■ **Exercise goal**
Please translate this sentence from the text on collector car restoration trends into Spanish: "Working people were only concerned that their ride was reliable, but younger drivers took more artistic liberties."

■ **Text shown**
Collector Car Restoration Trends
Fashion trends permeate virtually every human activity, from ladies wear to home design to…auto restoration. Before there was such a term as ‘collector car,’ the only people who drove old cars were laborers and teenagers. Working people were only concerned that their ride was reliable, but younger drivers took more artistic liberties. During the 1940s, kids would paint slogans on the outside of their prewar jalopies (Kilroy was here!) and hang a fox tail from the antenna. During the 1950s, tastes got more refined and shaving off chrome trim and lowering the ride height became popular, along with building enhanced performance into the engines with multiple carburetors, dual exhausts and other modifications.
Manufacturers noticed that people liked to be ‘trendy’ even with the new cars bought by Mr. & Mrs. Average, so new ideas like tri-tone paint schemes were marketed, along with fancier trim packages, plus the beginnings of ‘comfort & convenience’ options, like power steering and even air conditioning!In the ‘60s things really took off, as these no-longer-teens could afford to spend serious money to personalize their cars. Half the 1932 Fords ever built were turned into hot rods with modern V8 engines and serious metalwork to chop, channel and section the bodies was imagined and developed.

Collected data entries
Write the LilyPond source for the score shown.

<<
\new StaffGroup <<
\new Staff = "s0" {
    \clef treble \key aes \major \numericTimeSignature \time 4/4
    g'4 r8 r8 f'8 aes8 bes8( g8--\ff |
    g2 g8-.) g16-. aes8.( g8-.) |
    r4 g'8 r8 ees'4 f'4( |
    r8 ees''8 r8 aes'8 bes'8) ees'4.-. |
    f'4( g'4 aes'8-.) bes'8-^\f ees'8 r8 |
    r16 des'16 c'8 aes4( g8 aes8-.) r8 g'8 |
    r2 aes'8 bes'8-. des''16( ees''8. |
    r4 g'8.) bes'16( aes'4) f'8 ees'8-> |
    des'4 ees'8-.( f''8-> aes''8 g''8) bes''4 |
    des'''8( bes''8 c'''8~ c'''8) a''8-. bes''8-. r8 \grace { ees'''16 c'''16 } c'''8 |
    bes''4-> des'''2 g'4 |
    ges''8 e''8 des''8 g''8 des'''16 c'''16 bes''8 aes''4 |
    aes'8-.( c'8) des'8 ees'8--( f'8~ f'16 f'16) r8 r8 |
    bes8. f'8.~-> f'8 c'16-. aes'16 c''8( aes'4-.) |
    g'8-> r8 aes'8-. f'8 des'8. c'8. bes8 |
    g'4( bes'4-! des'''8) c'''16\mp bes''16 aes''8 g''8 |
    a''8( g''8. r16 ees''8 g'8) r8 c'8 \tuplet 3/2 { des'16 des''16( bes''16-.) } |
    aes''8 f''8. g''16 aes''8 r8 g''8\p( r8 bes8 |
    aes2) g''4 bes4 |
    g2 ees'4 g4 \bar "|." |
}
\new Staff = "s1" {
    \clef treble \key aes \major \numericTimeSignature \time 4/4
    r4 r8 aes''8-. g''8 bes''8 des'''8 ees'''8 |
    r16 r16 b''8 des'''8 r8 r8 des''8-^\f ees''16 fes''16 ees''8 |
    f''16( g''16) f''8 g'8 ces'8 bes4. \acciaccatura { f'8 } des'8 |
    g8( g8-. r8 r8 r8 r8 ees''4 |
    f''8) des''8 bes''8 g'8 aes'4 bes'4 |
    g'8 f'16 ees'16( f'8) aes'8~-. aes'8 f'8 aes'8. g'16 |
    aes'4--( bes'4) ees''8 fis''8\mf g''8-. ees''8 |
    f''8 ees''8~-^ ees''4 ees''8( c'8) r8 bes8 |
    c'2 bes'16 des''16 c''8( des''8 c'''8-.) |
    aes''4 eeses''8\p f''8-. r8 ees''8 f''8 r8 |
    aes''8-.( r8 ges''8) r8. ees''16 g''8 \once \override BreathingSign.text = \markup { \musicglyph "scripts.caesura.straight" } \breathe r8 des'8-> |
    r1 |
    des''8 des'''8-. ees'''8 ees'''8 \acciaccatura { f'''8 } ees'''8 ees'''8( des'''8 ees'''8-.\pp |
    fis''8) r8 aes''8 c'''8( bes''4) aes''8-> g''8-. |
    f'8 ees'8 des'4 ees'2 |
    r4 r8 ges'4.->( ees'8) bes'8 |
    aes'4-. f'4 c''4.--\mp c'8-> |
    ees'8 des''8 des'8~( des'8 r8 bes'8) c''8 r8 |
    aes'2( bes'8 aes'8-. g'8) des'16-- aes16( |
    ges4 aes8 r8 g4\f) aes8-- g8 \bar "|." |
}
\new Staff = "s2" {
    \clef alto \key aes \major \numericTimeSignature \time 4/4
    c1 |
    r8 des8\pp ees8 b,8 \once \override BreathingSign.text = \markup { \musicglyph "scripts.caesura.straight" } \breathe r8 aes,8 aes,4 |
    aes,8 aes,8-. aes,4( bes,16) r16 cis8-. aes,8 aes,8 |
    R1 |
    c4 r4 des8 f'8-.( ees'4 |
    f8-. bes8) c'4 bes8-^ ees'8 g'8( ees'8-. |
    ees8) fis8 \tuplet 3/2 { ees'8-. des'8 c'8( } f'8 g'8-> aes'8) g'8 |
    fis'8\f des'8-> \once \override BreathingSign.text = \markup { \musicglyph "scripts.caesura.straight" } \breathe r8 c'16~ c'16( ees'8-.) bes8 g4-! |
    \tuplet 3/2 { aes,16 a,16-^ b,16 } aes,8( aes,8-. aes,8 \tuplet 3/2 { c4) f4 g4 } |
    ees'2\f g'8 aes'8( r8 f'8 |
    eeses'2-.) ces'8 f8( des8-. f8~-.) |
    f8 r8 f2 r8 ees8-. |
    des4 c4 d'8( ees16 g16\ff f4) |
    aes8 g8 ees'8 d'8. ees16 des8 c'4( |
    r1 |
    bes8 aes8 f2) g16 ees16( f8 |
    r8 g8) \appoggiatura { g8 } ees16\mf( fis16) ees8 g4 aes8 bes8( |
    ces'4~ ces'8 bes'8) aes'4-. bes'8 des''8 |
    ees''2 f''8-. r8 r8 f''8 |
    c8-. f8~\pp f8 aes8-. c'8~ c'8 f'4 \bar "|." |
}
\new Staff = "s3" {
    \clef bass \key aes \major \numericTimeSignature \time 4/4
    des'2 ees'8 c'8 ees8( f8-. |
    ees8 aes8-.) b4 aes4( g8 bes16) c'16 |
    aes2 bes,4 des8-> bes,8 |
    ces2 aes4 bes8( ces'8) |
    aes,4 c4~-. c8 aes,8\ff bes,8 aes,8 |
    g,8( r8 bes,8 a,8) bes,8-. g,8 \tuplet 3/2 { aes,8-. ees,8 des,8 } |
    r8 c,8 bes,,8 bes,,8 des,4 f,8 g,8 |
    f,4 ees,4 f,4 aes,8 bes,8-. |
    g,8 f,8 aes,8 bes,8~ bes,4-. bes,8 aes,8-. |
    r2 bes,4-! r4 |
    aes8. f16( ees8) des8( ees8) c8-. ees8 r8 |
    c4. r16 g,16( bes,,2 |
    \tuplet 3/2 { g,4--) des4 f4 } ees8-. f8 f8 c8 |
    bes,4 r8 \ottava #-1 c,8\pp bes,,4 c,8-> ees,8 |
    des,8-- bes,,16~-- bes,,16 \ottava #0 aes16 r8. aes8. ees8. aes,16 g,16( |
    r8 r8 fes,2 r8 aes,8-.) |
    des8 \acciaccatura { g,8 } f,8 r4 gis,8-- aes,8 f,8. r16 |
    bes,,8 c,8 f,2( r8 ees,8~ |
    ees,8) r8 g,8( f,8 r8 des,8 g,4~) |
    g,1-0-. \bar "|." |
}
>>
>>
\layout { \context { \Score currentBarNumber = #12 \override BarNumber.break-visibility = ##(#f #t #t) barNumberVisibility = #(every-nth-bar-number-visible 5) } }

■ **Result below**
A los trabajadores solo les importaba que su vehículo fuera confiable, pero los conductores más jóvenes se tomaban más libertades artísticas.